Albari RosaApuraçãoProjeto de integração metropolitana do transporte coletivo já foi aprovado pelo Banco Mundial, mas está retido no SenadoDiariamente, os ônibus do sistema de transporte coletivo na Região Metropolitana de Curitiba levam 1,9 milhão de passageiros de casa ao trabalho e do trabalho para casa.
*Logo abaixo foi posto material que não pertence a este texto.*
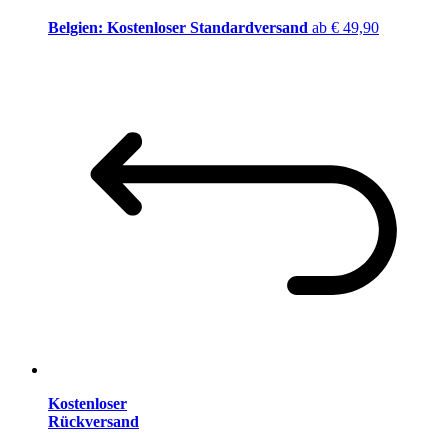
Belgien: Kostenloser Standardversand
ab € 49,90
Kostenloser
Rückversand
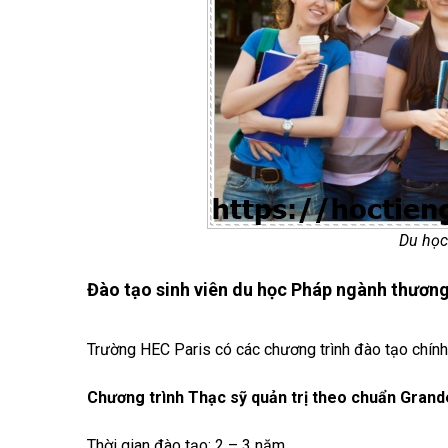
Du học
Đào tạo sinh viên du học Pháp ngành thươn
Trường HEC Paris có các chương trình đào tạo chính
Chương trình Thạc sỹ quản trị theo chuẩn Grand
Thời gian đào tạo: 2 – 3 năm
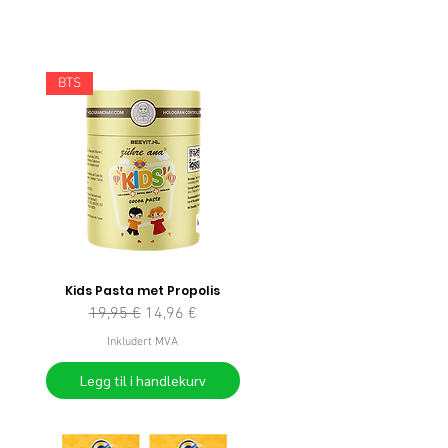
BTS
Kids Pasta met Propolis
Vanlig pris
Salgspris
19,95 €
14,96 €
Inkludert MVA
Legg til i handlekurv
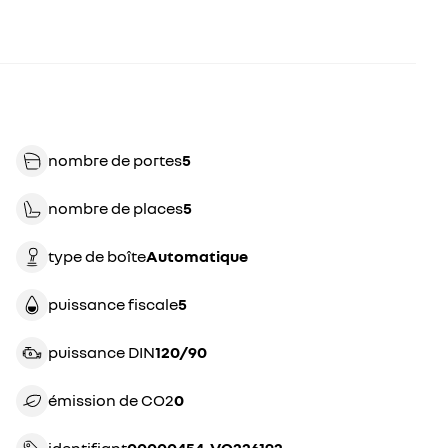
nombre de portes
5
nombre de places
5
type de boîte
automatique
puissance fiscale
5
puissance DIN
120/90
émission de CO2
0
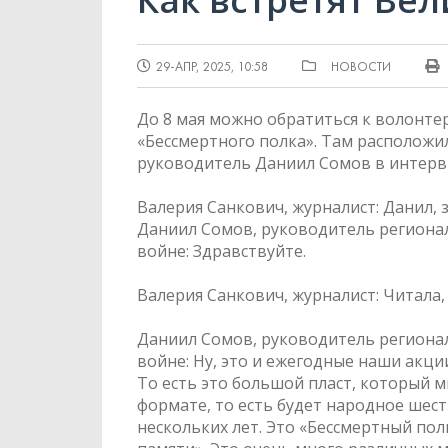
29-АПР, 2025, 10:58
НОВОСТИ
До 8 мая можно обратиться к волонт
«Бессмертного полка». Там расположи
руководитель Даниил Сомов в интерв
Валерия Санкович, журналист: Данил, 
Даниил Сомов, руководитель региона
войне: Здравствуйте.
Валерия Санкович, журналист: Читала,
Даниил Сомов, руководитель региона
войне: Ну, это и ежегодные наши акци
То есть это большой пласт, который м
формате, то есть будет народное шест
нескольких лет. Это «Бессмертный полк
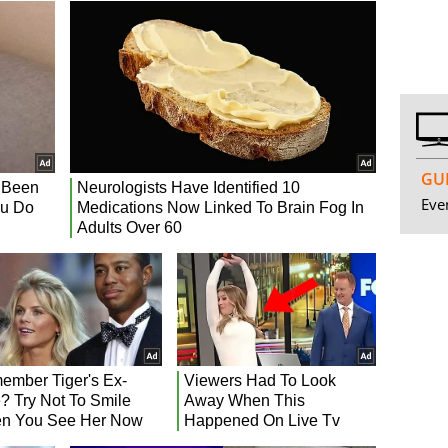
GUI
Even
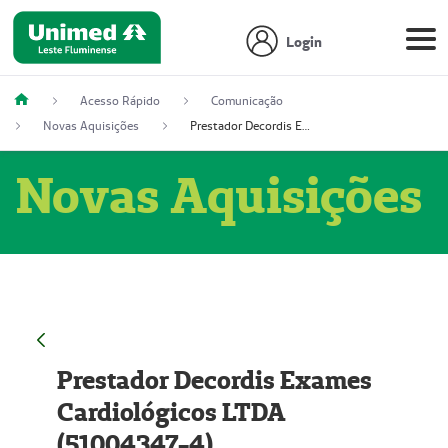
Login
Acesso Rápido
Comunicação
Novas Aquisições
Prestador Decordis Exames Cardiológicos LTDA (51004347-4)
Novas Aquisições
Prestador Decordis Exames
Cardiológicos LTDA
(51004347-4)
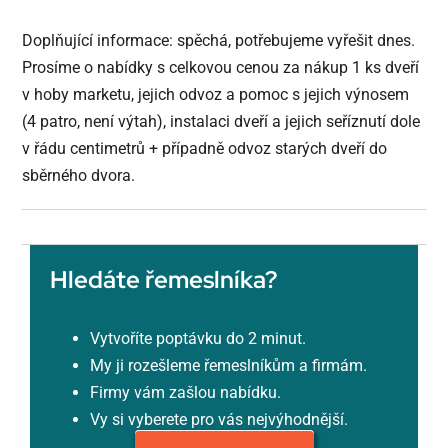
Doplňující informace: spěchá, potřebujeme vyřešit dnes.
Prosíme o nabídky s celkovou cenou za nákup 1 ks dveří
v hoby marketu, jejich odvoz a pomoc s jejich výnosem
(4 patro, není výtah), instalaci dveří a jejich seříznutí dole
v řádu centimetrů + případně odvoz starých dveří do
sběrného dvora.
Hledáte řemeslníka?
Vytvoříte poptávku do 2 minut.
My ji rozešleme řemeslníkům a firmám.
Firmy vám zašlou nabídku.
Vy si vyberete pro vás nejvýhodnější.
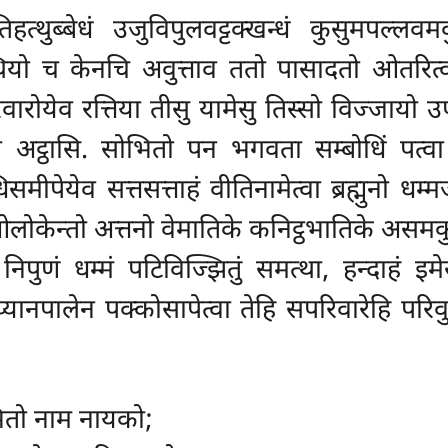
िहत्थुब्बेधं उजुविपुलवट्टक्खन्धं कुसुमपल्लव
त्थियो च केनचि अवुत्ताव ततो पासादतो ओतरित
येव रत्तिया तीसु यामेसु तिस्सो विज्जायो उप
अट्ठासि. सोभितो पन भगवता सम्बोधिं पत्वा
मीपेयेव सत्तसत्ताहं वीतिनामेत्वा ब्रह्मुनो धम्
ा ओलोकेन्तो अत्तनो वेमातिके कनिट्ठभातिके असमकु
 निपुणं धम्मं पटिविज्झितुं समत्था, हन्दाहं इमे
े उय्यानपालेन पक्कोसापेत्वा तेहि सपरिवारेहि पर
भितो नाम नायको;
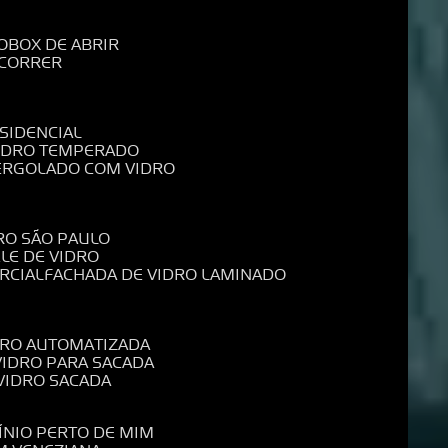
O
BOX DE ABRIR
 CORRER
SIDENCIAL
VIDRO TEMPERADO
PERGOLADO COM VIDRO
RO SÃO PAULO
ELE DE VIDRO
RCIAL
FACHADA DE VIDRO LAMINADO
IDRO AUTOMATIZADA
 VIDRO PARA SACADA
 VIDRO SACADA
ÍNIO PERTO DE MIM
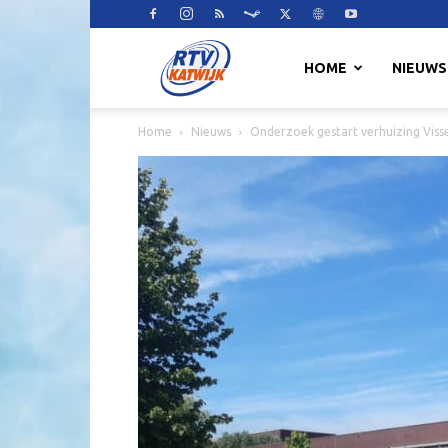
RTV
HOME
NIEUWS
Home
Nieuws
Onderzoek gestart verhuizing Viss
Katwijk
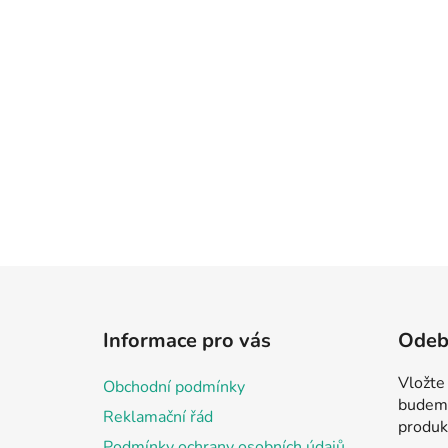
Z
á
Informace pro vás
Odebí
p
a
Vložte
Obchodní podmínky
t
budeme
Reklamační řád
í
produk
Podmínky ochrany osobních údajů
Filas de ônibus e terminais lotados de passageiros, principalmente nos horários de pico, demonstram que o sistema já está saturado e necessita de uma reestruturação.
Nos horários de pico (das 6h às 8h30 e das 17h às 19h30), os terminais do Pinheirinho, Portão e Capão Raso (que fazem a integração entre Curitiba e outros municípios) chegam a receber 11 mil passageiros.
O diretor de operações da Urbs (empresa que gerencia o transporte coletivo em Curitiba e Região Metropolitana), Euclides Rovani, reconhece que o sistema precisa ser ampliado e revisto. Ele lembra que o projeto de integração metropolitana do transporte coletivo já está pronto e aprovado pelo Banco Mundial, mas continua retido no Senado.
Orçado em U$ 240 milhões, o projeto prevê a abertura e pavimentação de vias entre os municípios, a modificação da estrutura urbana e a construção de terminais de ônibus. ‘‘As obras deveriam ter iniciado em janeiro deste ano e poderiam estar concluídas no final de 1998, mas estamos aguardando a liberação dos recursos’’, observa o diretor de operações da Urbs.
Segundo ele, a maior preocupação é criar vias alternativas ligando os municípios vizinhos da Região Metropolitana, sem passar por Curitiba. ‘‘O objetivo é descarregar a concentração de Curitiba, diminuindo a demanda de passageiros que hoje passam pela cidade para ir à outra cidade’’, explica.
Em Curitiba, a Urbs deve abrir licitação no próximo mês para as obras de ampliação e recuperação nos terminais de Santa Candida, Pinheirinho e Boqueirão.
Horários - Outra alternativa proposta pela Urbs para desafogar o sistema de transporte coletivo é um reescalonamento dos horários do comércio, indústria e serviços. De acordo com uma pesquisa do Ippuc, 40% dos estabelecimentos comerciais estão abrindo as portas às 8h - lei municipal determinando a abertura às 9h. Segundo Euclides Rovani, essa é uma das causas das superlotações de ônibus entre 6h40 e 7h20. No principal horário de pico, 100% da frota está nas ruas (1,9 mil ônibus). Uma hora mais tarde, com a diminuição da demanda, metade dos veículos volta à garagem. ‘‘Se todo o comércio abrisse às 9h e as indústrias e obras de construção iniciassem o trabalho às 7h, haveria uma melhor distribuição de passageiros, com menos lotação e sem aumento dos custos operacionais’’, diz ele.
A Urbs está negociando com a Associação Comercial do Paraná (ACP), Federação das Indústrias do Estado do Paraná (Fiep) e outras entidades de classe para chegar a um acordo sobre a escala de horários, mas ainda não há uma definição sobre o assunto.